Чижов, Ревякин и Тетерин держались общей версии случившегося: кровоизлияние в мозг в результате сильного нервного перенапряжения. Хотя странная поездка на машине прямо с пасхального пира зависала в воздухе. К тому же Чижов постоянно порывался открыть всем, что это он убил его своей враждой. Пулей или не пулей - какая разница? Иногда можно убить взглядом. Или хотя бы желанием, чтобы трагедия не превращалась в фарс.
Ревякин разыскал князя Жаворонкова, тот заплатил кому надо сколько надо, и дело о гибели Белокурова было прекращено за недостатком улик. Тем более что и впрямь не было никакого убийства и Борис Игоревич мог скончаться от точно такого же кровоизлияния в мозг не на дуэльной тропе, а, скажем, сидя за столом или занимаясь утренней гимнастикой.
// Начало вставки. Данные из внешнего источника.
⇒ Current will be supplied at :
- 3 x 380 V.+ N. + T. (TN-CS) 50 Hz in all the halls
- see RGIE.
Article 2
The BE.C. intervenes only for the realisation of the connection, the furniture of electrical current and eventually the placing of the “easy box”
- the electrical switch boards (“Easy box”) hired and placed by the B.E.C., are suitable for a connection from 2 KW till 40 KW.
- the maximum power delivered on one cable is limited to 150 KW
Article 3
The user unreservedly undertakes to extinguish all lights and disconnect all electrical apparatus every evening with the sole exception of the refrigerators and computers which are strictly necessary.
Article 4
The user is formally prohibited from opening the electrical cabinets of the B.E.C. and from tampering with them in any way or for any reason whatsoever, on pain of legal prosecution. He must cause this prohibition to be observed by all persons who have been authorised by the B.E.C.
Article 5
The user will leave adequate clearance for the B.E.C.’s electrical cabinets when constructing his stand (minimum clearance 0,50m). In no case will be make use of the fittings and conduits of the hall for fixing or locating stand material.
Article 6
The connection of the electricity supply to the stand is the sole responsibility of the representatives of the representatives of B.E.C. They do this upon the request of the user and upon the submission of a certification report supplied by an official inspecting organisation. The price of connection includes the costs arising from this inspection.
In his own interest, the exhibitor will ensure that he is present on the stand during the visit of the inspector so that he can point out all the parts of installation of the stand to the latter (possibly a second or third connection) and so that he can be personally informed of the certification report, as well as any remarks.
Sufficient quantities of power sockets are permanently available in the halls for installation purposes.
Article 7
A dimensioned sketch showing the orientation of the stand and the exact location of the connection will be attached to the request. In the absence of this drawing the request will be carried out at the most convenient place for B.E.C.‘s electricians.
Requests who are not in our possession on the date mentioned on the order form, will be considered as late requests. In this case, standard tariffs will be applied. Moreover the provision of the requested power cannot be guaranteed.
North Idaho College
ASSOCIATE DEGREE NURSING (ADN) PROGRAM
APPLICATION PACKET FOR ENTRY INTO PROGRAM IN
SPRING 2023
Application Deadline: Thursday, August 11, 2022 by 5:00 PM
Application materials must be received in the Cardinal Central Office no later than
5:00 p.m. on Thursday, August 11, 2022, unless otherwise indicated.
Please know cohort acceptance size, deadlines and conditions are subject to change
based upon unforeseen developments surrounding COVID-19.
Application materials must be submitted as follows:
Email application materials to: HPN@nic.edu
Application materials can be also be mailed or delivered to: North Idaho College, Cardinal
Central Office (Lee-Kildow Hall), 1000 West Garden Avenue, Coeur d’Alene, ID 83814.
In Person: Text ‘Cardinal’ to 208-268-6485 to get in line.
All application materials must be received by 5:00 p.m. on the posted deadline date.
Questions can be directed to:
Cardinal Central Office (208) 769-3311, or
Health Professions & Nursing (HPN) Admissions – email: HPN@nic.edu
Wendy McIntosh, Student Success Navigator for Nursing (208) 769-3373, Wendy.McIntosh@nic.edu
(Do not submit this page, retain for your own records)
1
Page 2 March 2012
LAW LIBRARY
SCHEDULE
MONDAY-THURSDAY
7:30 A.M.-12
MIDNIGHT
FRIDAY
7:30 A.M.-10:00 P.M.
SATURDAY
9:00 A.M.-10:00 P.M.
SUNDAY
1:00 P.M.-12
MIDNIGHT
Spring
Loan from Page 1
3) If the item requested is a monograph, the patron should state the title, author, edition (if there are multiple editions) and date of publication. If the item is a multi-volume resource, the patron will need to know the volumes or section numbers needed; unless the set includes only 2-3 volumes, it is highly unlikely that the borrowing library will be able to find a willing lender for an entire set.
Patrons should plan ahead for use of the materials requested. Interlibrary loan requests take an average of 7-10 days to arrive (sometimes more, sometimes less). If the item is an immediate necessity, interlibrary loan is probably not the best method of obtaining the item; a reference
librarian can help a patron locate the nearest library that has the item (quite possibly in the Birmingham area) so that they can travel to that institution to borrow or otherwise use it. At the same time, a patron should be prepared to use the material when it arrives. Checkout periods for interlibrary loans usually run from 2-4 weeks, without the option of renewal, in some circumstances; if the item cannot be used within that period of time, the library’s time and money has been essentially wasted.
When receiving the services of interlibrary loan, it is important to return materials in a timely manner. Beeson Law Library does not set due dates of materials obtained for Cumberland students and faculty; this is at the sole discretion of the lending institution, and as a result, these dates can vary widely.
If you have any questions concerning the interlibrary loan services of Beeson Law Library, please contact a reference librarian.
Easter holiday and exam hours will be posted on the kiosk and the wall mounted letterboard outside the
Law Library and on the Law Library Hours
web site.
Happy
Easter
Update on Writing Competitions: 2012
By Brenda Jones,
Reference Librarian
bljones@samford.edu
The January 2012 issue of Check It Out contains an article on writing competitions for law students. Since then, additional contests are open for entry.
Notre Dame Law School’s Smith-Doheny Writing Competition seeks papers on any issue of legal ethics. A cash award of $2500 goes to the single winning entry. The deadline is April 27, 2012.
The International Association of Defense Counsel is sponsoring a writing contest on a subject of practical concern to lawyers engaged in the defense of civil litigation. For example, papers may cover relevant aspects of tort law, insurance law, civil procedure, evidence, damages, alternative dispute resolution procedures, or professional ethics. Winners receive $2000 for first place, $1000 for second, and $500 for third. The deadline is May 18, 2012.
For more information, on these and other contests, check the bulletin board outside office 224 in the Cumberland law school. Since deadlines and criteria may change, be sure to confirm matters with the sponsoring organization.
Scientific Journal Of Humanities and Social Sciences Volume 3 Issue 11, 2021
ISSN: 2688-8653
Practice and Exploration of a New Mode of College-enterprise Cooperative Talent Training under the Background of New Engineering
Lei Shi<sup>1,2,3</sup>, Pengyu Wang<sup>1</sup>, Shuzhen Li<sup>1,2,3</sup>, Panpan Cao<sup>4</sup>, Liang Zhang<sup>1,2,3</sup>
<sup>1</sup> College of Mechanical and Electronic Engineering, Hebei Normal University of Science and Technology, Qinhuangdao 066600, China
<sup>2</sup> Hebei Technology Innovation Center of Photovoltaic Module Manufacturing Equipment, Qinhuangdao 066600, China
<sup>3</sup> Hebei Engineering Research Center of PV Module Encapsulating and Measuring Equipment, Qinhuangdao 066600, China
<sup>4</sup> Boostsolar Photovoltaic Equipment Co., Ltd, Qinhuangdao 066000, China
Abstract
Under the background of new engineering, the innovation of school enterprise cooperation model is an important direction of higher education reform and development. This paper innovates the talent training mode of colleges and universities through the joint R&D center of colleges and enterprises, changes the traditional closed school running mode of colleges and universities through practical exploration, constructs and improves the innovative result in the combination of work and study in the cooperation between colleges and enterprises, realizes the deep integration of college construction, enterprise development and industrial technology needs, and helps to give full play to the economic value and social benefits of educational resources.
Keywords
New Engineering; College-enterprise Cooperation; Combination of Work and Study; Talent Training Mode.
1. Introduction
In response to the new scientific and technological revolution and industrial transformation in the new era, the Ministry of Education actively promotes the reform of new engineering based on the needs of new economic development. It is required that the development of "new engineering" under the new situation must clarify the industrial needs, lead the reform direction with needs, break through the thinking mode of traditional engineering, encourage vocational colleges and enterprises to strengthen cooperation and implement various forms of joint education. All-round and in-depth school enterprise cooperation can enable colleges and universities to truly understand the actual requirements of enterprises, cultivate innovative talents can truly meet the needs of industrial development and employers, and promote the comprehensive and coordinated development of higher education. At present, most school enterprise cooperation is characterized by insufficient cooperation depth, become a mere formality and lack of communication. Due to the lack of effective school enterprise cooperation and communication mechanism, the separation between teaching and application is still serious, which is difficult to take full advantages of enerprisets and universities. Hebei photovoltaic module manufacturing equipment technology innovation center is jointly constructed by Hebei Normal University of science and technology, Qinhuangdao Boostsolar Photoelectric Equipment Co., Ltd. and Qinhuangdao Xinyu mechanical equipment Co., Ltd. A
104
Желая повидаться с Ревякиным, Чижов и Тетерин ездили однажды в княжество Жаворонки, но, во-первых, оказалось, что оно уже переименовано в княжество Зорянки, во-вторых, отцом-основателем там теперь некий Столяров, в-третьих, княгиня Жаворонкова второй год не вылезает из поездок по Юго-Восточной Азии и Океании, и, в-четвертых, бывший отец-основатель, Владимир Георгиевич Ревякин, ни разу в княжестве Зорянки не объявлялся. Его телефон в Москве твердокаменно не отвечал на звонки. Бывшая жена Владимира Георгиевича тоже ничего о нем не знала - та, вторая бывшая, Ирина, у которой свой квартирный бизнес, хороший дом и все такое. Остается надеяться, что с главным «жаворонком» страны все в порядке и спустя какое-то время мы услышим о создании нового государства или просто общины «жаворонков». И не с языческой, а с христианской подкладкой, поскольку и Чижов, и Тетерин, и даже обличительный Вячеслав успели заметить некоторую перемену во Владимире Георгиевиче с тех пор, как он, по его собственным словам, ушибся головой о раскрытую дверь Божьего храма.
Хотя, может быть, ревякинское Ч сложилось как-нибудь иначе, более прискорбно: запил, попал в чеченское рабство, бомжует, сбежал в Америку… Но о плохом лучше не думать. И так в жизни слишком много трагедий.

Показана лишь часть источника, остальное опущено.